On the second and third days I must have made some twenty miles a day. Thereafter, the billy being empty, I travelled by night. That I was moving almost due south I had no doubt and at the end of my third night-march I knew that I could not have seen the sea: my goal had been mirage or some lake now behind me. Everywhere about me still was the same unchanging emptiness, the same endless iteration of sand and scrub. Occasionally I sighted kangaroo in the dusk; once by daylight I hurried to meet two natives who proved – so deceptive was the light – no more than two lonely magpies perched on stumps. And then at dawn on the seventh day, when my water and provisions were both exhausted, I came upon the unmistakable tracks of a white man – the imprints, too often repeated to be a trick of nature, of a booted foot just distinguishable in the loose surface of the sand. I realized that they must be fresh – a breath of wind would have obliterated them – and I hurried forward with a dreadful fear that in my weakness I could never overtake the stronger man in front. My heart leapt when I saw, not a quarter of a mile ahead, the thin smoke going up from a camp fire. I ran forward, sobbing and trying to call out from a parched throat.

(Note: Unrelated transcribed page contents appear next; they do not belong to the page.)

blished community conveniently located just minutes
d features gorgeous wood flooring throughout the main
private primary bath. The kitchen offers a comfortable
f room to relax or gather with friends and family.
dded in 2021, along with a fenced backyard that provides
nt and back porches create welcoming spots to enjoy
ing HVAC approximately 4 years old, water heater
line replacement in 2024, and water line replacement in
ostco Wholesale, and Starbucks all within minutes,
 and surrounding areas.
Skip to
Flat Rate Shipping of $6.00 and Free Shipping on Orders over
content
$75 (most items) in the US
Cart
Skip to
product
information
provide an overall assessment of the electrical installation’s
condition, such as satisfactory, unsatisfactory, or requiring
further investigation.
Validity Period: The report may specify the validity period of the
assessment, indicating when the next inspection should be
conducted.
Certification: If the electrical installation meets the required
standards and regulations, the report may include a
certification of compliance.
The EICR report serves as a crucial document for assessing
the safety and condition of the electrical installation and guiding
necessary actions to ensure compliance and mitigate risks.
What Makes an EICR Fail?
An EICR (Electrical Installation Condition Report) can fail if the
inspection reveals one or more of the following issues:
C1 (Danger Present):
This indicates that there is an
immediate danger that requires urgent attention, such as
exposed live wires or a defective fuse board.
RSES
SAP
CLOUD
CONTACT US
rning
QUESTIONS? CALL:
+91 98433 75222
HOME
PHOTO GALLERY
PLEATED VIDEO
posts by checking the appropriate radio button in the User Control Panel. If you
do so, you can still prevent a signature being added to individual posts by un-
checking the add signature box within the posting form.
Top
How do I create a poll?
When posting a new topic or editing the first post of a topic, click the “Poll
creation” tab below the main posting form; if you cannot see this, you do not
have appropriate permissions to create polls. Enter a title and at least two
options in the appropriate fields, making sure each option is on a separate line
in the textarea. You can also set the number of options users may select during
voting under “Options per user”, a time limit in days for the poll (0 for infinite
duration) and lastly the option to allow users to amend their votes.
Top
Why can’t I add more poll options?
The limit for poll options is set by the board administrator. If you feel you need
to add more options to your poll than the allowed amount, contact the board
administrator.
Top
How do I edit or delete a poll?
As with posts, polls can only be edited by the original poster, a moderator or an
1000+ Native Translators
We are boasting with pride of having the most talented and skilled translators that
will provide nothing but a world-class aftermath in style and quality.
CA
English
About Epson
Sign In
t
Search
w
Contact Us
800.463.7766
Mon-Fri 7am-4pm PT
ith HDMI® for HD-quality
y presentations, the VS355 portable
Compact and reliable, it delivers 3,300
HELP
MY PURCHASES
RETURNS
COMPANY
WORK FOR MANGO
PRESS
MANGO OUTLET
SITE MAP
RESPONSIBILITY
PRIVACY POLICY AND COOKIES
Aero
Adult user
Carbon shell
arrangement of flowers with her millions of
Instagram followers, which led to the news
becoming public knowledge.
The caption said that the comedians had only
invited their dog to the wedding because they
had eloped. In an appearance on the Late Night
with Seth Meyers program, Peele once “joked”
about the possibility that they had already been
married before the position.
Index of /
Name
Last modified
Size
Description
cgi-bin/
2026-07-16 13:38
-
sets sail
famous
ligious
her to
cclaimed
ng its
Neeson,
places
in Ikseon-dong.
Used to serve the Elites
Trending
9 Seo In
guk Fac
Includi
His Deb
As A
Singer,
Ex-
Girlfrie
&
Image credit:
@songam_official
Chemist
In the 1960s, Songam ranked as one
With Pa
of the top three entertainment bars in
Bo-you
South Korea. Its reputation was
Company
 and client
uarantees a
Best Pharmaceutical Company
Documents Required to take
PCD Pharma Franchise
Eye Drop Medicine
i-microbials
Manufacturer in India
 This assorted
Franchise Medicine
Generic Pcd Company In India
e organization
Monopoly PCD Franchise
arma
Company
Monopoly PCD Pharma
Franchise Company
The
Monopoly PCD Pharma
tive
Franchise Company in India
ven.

The man was dead. He lay with an empty water-bottle – his sole unabandoned possession – beside him. His body, still warm, was sprawled on its face, one arm stretched out towards the smouldering fire and the hand closed round a few dry leaves. Death had taken him in the act of feeding his last desperate signal.

Something broke in me – a barrier I had built up not against the thought of imminent death or my present extremity of weakness and thirst, but against the silence of the bush. The barrier broke and I heard the silence, the hot heavy silence untouched for hours either by the dry cicada or the rustle of a breeze in the parched grass. I called out and my voice was horrible; I threw down my haversack and ran, horribly calling out, into the encompassing emptiness away from that silent and vastly-vaulted tomb. The frenzy brought me some final access of strength and I must have stumbled forward for hours. My head was swimming and shot with piercing pains; there was a great roaring in my ears, a roaring as uninterrupted as the silence of days had been. The roaring grew to thunder. There was a moment with the quality of blinding revelation when I knew that the thunder was not within but without. Then I found myself standing on the very verge of a high cliff against which, far below, thundered the breakers of an open sea.